Jaguars Eat More Fish Than Previously Thought
Posted on November 24th 2021
A group of jaguars in a wetland area of Brazil eat more fish than land animals, and are happy to socialise together according to a new report.
Jaguars were not thought to feed on large amounts of fish but for the first time this has now been shown to be incorrect. The research was carried out by Oregon State University alongside researchers in Brazil. The study location was the Brazilian Pantanal which is the worlds largest freshwater wetland habitat.
Difficult research location
Carrying out research in the Pantanal can be tricky given the nature of the habitat. There are few roads and the area is covered in swamp and marshland. To overcome this challenge researchers set up cameras that were triggered by movement, and put tracking devices on 13 jaguars.

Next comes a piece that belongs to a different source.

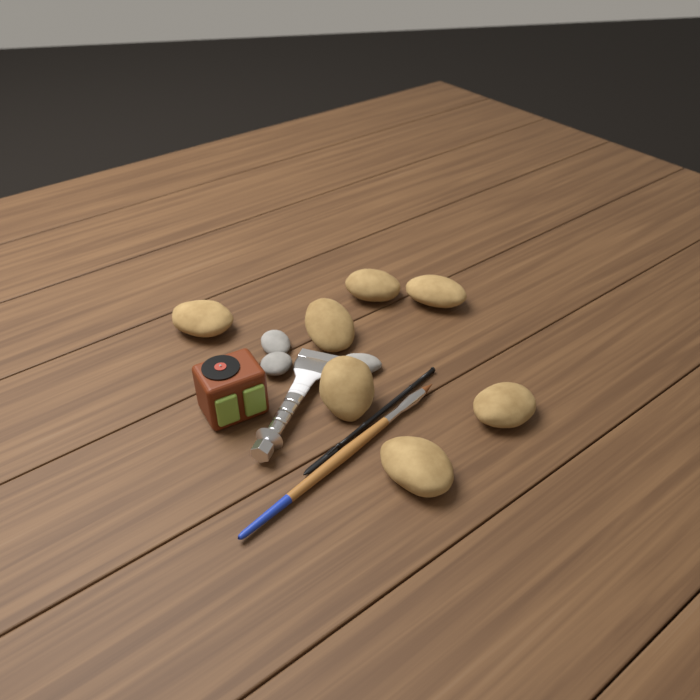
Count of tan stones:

During the course of their research the team gathered more than 1500 videos capturing footage of 69 different jaguars. Jaguars are known to be strong swimmers and lots of the videos show the animals swimming and catching fish and lizards that dwell in the water.
Another part of their research involved analysing the jaguars scats. Over 130 scats were looked at and interestingly they mostly contained bones of fish and aquatic reptiles. Only 11% had mammal remains. Research on jaguars had previously shown that land mammals such as deer and monkeys form the majority of their diets. Finding a group of jaguars mostly surviving on fish and lizards was an interesting discovery as researchers didn’t believe that to be the case.
Additional findings from the research came in the form of the social nature of the jaguars they encountered. Largely thought to be solitary animals, jaguars were previously thought to only come together to mate or fight over territory. However, the footage showed two adult male jaguars playing, fishing and travelling together. Such interactions have not been captured before. The researchers believe this level of social interaction may be possible because of the nature of the habitat that they occupy. The wetlands provide an abundance of fish, and the jaguars have adapted to use that food source. With the absence of competition for food, the jaguars are able to be less territorial and be more social.